“Can automated penetration testing replace humans” this article was freshly posted just yesterday. It resonated so much with me, I felt a smile linger on my face while reading it. It is the 1st article that gives “automated penetration testing” a fair assessment. And to me, it’s a prelude for another era – AI challenging humans with more and more sophisticated work, this time in Cyber Security.
Alex Haynes states in his article, “the big caveat here is that these automation tools are improving at a phenomenal rate, so depending on when you read this, it may already be out of date.” This statement holds very true, because as of today, the downsides mentioned in the article have already been overcome by a tool called RidgeBot™ from Ridge Security Technology Inc.
I’ll address the two downsides brought up in the article and elaborate on what an advanced auto-penetration tool has achieved to address them:
Downside 1: “Automated penetration testing tools don’t understand web applications – at all.”
Response: RidgeBot™ understands both host servers and web applications. RidgeBot™ uses smart crawling or, in some instances, proxy mode to automatically discover attack surfaces that reside on domains, URLs, folders, sub-folders, front-end and back-end login entries, email addresses etc. RidgeBot™ further mines vulnerabilities over these attack surfaces by using tens of thousands of built-in plugins. Its scanning capability is as good as popular web vulnerability scanners such as Burp Suite and Acunetix. But, RidgeBot™, as an auto-pentest tool, does not stop there. After scanning, it further validates the vulnerabilities with exploits. Whether it’s SQL injection or SSRF (Sever-side request forgery) or Cross-site scripting or weak password for back-end login entries, RidgeBot™ will show “hard evidence” after successful attacks. The hard evidence includes web shell control, credential exposure, and SQL database control, among others.
Internet facing web services are the most convenient, accessible entry points for a hacker to pivot into internal, enterprise networks, therefore auto-pentest tools should always include this as a tactic. A strong web application scanning capability and exploitation sets RidgeBot™ apart from other similar tools.
Downside 2: You can only use automated pentesting tools “inside” the network.

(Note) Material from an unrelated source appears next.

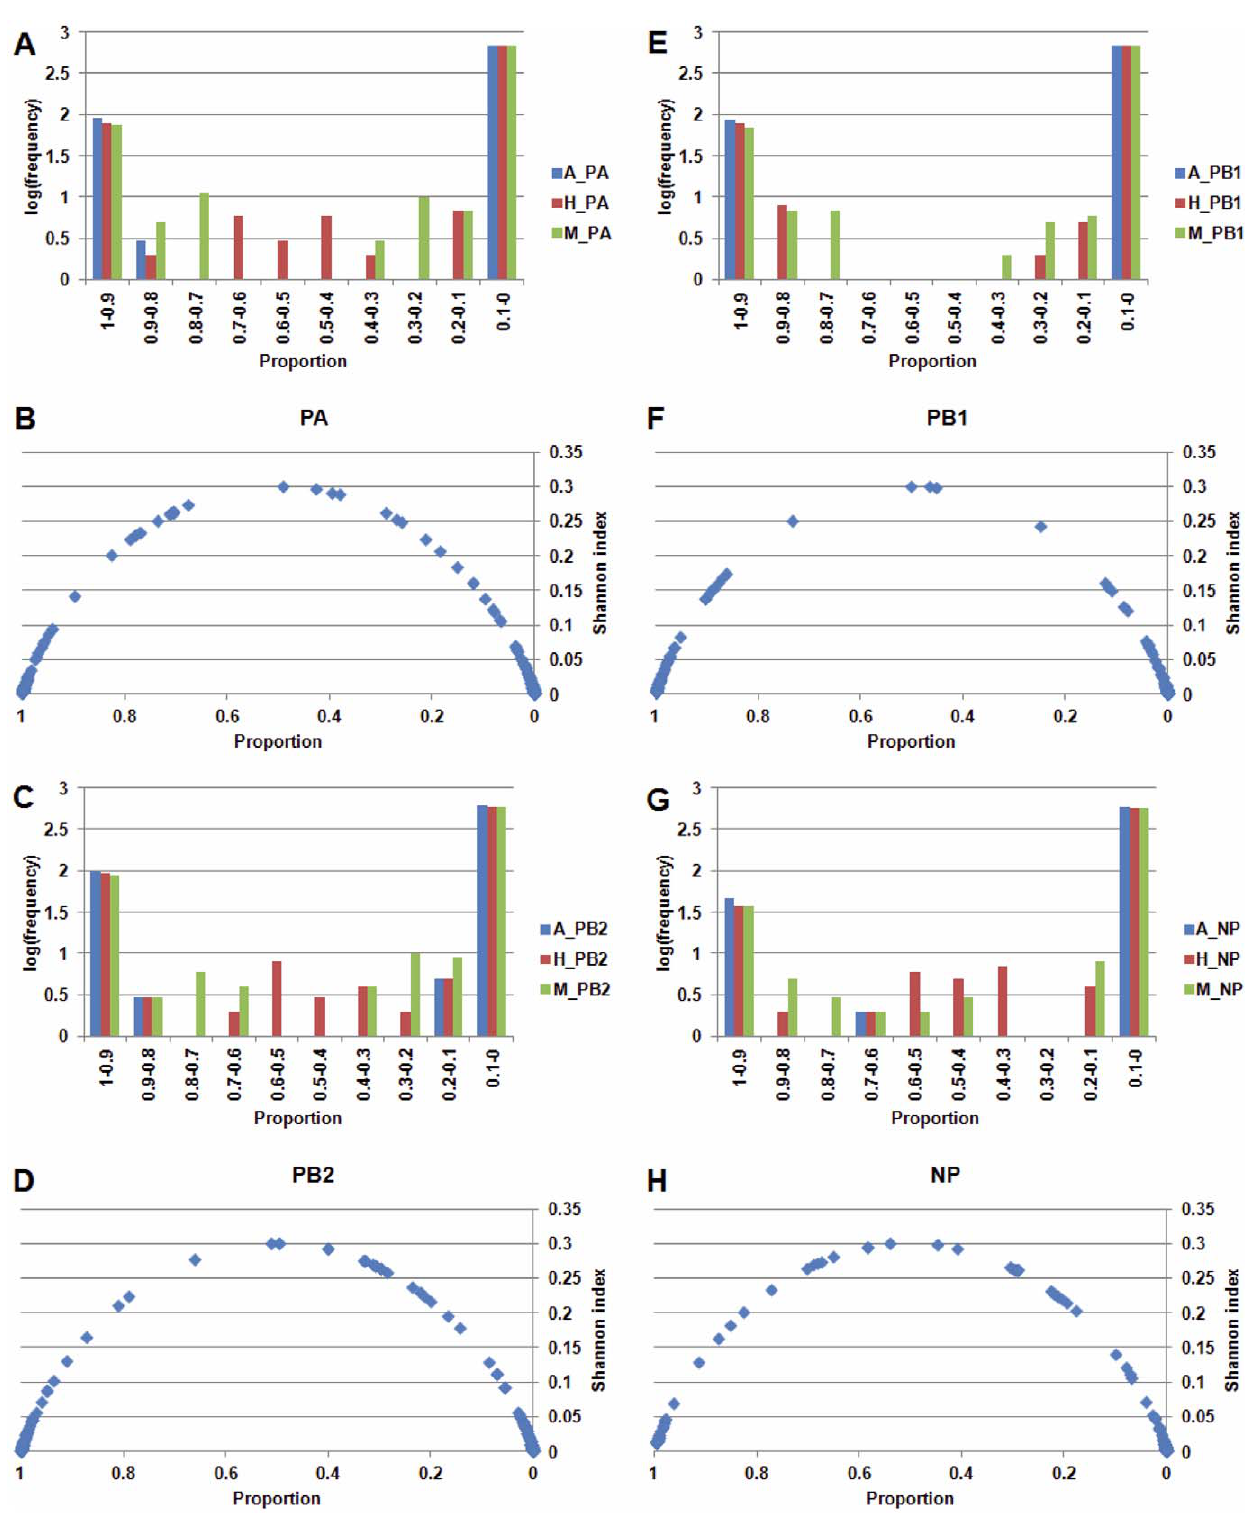
Figure 1. The distribution of occurrence and the Shannon diversity index of SLiMs in IAV RNPs. For A, C, E and G the Y-axis indicates the number of identified SLiMs, and the X-axis indicates the occurrence of the SLiMs. For B, D, F and H the Y-axis indicates the Shannon diversity index. The X-axis indicates the occurrences of SLiMs. The occurrence of a SLiM at an aa position is computed by the number of the RNP sequences with the SLiM at the same position divided by total number of the RNP sequences. (A) The frequency distribution of the identified SLiMs in the PA protein sequences. (B) The Shannon diversity index distribution of the identified SLiMs in the PA protein sequences. (C) The frequency distribution of the identified SLiMs in the PB1 protein sequences. (D) The Shannon diversity index distribution of the identified SLiMs in the PB1 protein sequences. (E) The frequency distribution of the identified SLiMs in the PB2 protein sequences. (F) The Shannon diversity index distribution of the identified SLiMs in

Response: Placing automated pentesting tools outside the network means hackers have to go through or bypass network security systems such as Firewall, IPS and WAF. Certainly, this poses extraordinary challenges, but that is what hackers do. RidgeBot™ imitates real-world scenarios: it can launch attacks from outside the network.
RidgeBot™ can leverage an external-facing web service as an entry point, or vulnerabilities found in the web-based management console of a network security device, to break in, just like a real hacker would do. External ethical hacking, done by RidgeBot™, is suitable for organizations that assume their main threats are external. With external attacks, due to the limited access to internal servers imposed by firewalls, there might be more narrow findings in risks and vulnerabilities. While for organizations who are more concerned about threats from inside the network, internal ethical hacking (pentesting) would be a better approach. Because, this would allow the auto-pentest tool to perform a more thorough testing against internal servers to reveal more vulnerabilities and risks.
In order to test the security posture of an enterprise’s overall IT infrastructure, both external and internal testing capabilities are mandatory. This is why RidgBot™ was developed to support both approaches.
I agree with Alex: the field of automated penetration testing is “improving at a phenomenal rate.” At Ridge Security, as a pioneer provider, we aim to help our customers outrun malicious hackers and achieve continuous protection; and we strongly recommend enterprises to include automated penetration testing into their security hygiene routine.